At the same time, the government is also investing in domestic specialist capacity. The 2026/27 budget allocated Sh45.3 billion to referral hospitals for specialised care, including Sh300 million for cancer management at Kenyatta National Hospital and Sh150 million toward expanding the cancer centre at Kenyatta University Teaching, Referral, and Research Hospital.
Outside Nairobi, the Aga Khan network’s Kisumu hospital completed a Sh1.4 billion expansion in early 2024, growing from a 70-bed acute care facility to a 123-bed secondary-to-tertiary hospital with cardiology, oncology, neuroscience, and critical care units.
As a result, the expanded facility now anchors a catchment of roughly 6.6 million people across the wider Lake region, drawing patients from more than a dozen counties as well as cross-border referrals from Uganda and Tanzania.
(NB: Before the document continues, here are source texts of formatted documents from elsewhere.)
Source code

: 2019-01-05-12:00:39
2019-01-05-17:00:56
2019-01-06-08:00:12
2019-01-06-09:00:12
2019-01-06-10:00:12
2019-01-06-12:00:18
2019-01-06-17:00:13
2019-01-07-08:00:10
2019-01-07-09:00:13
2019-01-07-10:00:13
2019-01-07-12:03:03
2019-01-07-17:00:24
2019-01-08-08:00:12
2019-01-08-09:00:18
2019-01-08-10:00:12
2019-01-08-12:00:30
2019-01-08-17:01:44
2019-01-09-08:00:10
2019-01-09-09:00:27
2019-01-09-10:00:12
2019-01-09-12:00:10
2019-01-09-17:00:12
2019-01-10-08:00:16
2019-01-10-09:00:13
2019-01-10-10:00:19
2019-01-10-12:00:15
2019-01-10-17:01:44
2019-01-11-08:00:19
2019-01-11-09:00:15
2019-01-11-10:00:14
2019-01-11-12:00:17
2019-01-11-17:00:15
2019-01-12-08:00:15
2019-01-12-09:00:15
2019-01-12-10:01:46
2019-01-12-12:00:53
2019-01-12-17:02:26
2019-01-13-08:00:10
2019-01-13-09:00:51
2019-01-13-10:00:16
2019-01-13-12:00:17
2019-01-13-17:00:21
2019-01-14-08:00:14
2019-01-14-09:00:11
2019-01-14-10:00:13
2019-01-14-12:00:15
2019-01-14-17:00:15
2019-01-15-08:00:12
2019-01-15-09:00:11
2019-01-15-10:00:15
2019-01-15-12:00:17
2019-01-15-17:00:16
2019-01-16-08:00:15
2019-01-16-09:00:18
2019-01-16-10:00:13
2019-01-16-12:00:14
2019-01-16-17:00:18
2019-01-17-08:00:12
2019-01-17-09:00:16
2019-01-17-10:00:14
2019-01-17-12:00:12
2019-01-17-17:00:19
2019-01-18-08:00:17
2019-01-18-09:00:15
It holds SafeCare Level 5 certification, the highest tier under the regional quality accreditation framework, and offers care across more than 30 clinical specialities and subspecialities, including the region’s first dedicated neonatal intensive care unit and first sleep lab.
The hospital has also extended this reach through a “hub and spoke” model, building out a network of 15 outreach health centres that feed referrals into the main facility, effectively pulling specialist diagnostics and treatment closer to communities that previously had to travel to Nairobi or Kisumu town for care.
Meanwhile, the Aga Khan Development Network, French development agency AFD, and the Gates Foundation launched a $12 million (Sh1.5 billion) East Africa Comprehensive Cancer Project last year, targeting women’s cancers across Kenya and Tanzania, expected to reach around 7.4 million people.
The project, which builds on an earlier Tanzania-only cancer programme that AKDN says treated 33,800 cancer patients before wrapping up, is being rolled out across four Kenyan counties of Mombasa, Kisumu, Kilifi, and Homa Bay, alongside six regions in Tanzania.
Its targets include breast and cervical cancer screening for 400,000 women and an HPV vaccination drive aiming to reach 2.4 million girls aged 10 to 14 in Kenya over the programme’s four-year run.